Personal information
- Full name: Julián Fernández
- Date of birth: 30 January 2004 (age 22)
- Place of birth: Buenos Aires, Argentina
- Height: 1.83 m (6 ft 0 in)
- Position: Forward

Team information
- Current team: Rosario Central (on loan from New York City FC)
- Number: 18

Youth career
- 0000–2022: Vélez Sarsfield

Senior career*
- Years: Team / Apps / (Gls)
- 2022–2023: Vélez Sarsfield / 54 / (4)
- 2023–: New York City FC / 62 / (7)
- 2026–: → Rosario Central (loan) / 11 / (1)

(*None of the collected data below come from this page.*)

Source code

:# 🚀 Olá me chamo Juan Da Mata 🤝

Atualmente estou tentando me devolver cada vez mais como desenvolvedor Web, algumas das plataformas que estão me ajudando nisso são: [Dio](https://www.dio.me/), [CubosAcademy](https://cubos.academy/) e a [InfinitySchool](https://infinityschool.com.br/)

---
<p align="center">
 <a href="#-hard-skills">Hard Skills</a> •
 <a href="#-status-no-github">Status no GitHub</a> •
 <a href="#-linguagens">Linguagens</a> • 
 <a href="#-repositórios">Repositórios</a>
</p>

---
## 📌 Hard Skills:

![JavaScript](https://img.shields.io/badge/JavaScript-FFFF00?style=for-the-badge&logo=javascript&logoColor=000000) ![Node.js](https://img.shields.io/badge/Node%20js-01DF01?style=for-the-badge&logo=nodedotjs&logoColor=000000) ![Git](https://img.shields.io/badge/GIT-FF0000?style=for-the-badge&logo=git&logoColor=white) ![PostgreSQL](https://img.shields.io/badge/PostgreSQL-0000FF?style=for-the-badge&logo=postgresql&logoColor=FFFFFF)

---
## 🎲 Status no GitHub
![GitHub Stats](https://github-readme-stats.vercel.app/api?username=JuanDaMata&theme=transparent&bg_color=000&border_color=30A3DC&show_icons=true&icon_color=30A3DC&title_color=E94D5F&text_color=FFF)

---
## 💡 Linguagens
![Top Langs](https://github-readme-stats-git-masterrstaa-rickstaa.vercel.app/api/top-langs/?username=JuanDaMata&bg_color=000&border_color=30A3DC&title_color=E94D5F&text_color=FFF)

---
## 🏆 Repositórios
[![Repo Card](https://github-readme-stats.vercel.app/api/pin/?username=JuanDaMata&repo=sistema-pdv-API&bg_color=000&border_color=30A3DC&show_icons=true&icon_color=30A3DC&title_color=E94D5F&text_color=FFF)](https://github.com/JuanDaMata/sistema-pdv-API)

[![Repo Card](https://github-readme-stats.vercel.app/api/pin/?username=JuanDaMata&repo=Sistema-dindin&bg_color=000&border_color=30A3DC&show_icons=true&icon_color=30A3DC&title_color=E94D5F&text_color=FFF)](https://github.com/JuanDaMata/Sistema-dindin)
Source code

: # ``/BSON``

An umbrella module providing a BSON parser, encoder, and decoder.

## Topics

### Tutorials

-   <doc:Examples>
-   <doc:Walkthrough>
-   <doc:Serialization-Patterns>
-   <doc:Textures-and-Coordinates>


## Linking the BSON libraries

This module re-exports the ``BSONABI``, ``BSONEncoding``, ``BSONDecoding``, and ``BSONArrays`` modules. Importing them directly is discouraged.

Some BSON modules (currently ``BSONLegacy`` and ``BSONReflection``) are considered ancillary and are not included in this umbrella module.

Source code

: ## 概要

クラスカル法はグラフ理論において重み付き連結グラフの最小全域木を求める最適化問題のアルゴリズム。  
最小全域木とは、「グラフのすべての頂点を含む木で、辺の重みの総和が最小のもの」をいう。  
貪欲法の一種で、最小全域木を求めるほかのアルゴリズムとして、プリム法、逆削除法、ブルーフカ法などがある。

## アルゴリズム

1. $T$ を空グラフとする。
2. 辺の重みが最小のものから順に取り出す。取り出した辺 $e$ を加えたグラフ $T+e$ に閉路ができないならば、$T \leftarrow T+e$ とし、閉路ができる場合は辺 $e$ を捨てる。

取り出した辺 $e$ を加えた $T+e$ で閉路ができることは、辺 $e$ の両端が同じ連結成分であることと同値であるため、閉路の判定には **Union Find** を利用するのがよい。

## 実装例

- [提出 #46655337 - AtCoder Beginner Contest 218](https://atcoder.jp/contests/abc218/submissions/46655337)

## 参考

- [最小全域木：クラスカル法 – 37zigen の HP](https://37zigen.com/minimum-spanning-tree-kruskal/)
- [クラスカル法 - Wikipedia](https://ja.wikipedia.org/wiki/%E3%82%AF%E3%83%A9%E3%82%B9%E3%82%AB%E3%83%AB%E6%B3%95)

= Julián Fernández (footballer, born 2004) =

Argentine footballer (born 2004)

Julián Fernández (born 30 January 2004) is an Argentine professional footballer who plays as a forward for Rosario Central, on loan from Major League Soccer club New York City FC.

==Club career==

===Vélez Sarsfield===
Fernández came through the youth system of Club Atlético Vélez Sarsfield, making his professional debut in 2022. He played in both domestic league matches and continental competitions, including the Copa Libertadores.

===New York City FC===
On 31 August 2023, Fernández signed with New York City FC in Major League Soccer. The move was part of NYCFC's continued investment in young South American talent. Fernández quickly integrated into the squad, showcasing his pace, dribbling, and ability to stretch defenses from wide areas.

==Style of play==
Fernández is known for his speed, technical ability, and attacking versatility. Primarily a winger, he can operate on either flank or as a second striker. His dribbling and direct approach make him a constant threat in the final third.